Le plan de relance risque-t-il de laisser certains territoires en situation de décrochage ? C'est ce que Jean-Noël Barrot, député Modem des Yvelines, est chargé de vérifier dans le cadre d'une mission temporaire qui lui a été confiée pour six mois par Jean Castex, Premier ministre. Un premier point d'étape est prévu en mars 2021.

Localtis : Quels sont le but et l'étendue de votre mission ?

Jean-Noël Barrot : L'idée de départ est que certains territoires, en fonction de leur histoire, de leurs spécificités industrielles et de la nature de leur tissu économique, peuvent être plus durement et plus durablement éprouvés que d'autres par la crise liée à la Covid-19. Le Premier ministre m'a demandé d'établir une cartographie fine de la vulnérabilité induite par la crise, et de la croiser avec la cartographie des vulnérabilités préexistantes. L'objectif est de vérifier si les outils transversaux mis en place depuis mars 2020 dans le cadre du plan de soutien de l'économie et si le plan de relance, France Relance, sont suffisants ou s'il faut ajouter des mesures complémentaires, pour être sûrs qu'en sortie de crise ces territoires largement éprouvés puissent se rétablir au plus vite et veiller à ce qu'une fois le plan de relance pleinement mobilisé, il n'y ait pas de territoires qui se trouvent en situation de décrochage.

Quelle méthode envisagez-vous pour établir ce diagnostic ?

Nous allons croiser les données disponibles avec des remontées de terrain, à travers une large consultation des élus et des responsables locaux et des déplacements de terrain tout au long du semestre. La cartographie servira de point de départ à la formulation de propositions éventuelles pour faciliter le rebond économique.

Il n'est pas évident que les territoires les plus exposés soient ceux qui étaient préalablement les plus fragiles, la Covid ayant frappé là où il y avait beaucoup de richesses. La carte du chômage partiel n'est ainsi pas la même que celle des gilets jaunes. Mais il est possible qu'il y ait des intersections et il y a nécessairement des territoires qui cumulent des difficultés Covid et des difficultés préexistantes. A travers mes travaux de recherche, j'ai pu mesurer, au-delà de la crise Covid, avec des exemples aux Etats-Unis notamment, que la capacité d'un territoire à se relever et l'impact des dispositifs de relance dépendent beaucoup de la nature de son tissu local. Cela suppose donc une identification fine des territoires et de leur situation avant la crise. Nous allons aussi étudier les éventuelles conséquences positives. L'évolution du télétravail par exemple réalloue l'activité au sein des territoires. Cela mérite d'être identifié et accompagné pour faciliter les transitions.

Quelles mesures complémentaires pourriez-vous proposer en plus de celles prévues dans le cadre du plan de relance ?
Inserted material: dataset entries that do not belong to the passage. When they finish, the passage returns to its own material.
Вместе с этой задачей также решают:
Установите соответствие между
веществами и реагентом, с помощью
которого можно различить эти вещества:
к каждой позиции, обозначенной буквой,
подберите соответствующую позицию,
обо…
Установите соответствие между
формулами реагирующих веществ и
Nous pensons par exemple à la question de la sortie des dispositifs de soutien actuels, à la situation des indépendants, aux reconversions professionnelles, aux changements d'activités des entreprises, ou encore aux changements de destination de l'immobilier et du foncier, le tout pour faciliter la réadaptation des territoires après la crise Covid. Il n'est pas question de développer la taille de l'enveloppe financière du plan de relance mais de réfléchir à toutes les façons dont on peut faciliter le rebond économique sur ces zones d'emploi plus impactées. Nous verrons si des mesures spécifiques s'imposent.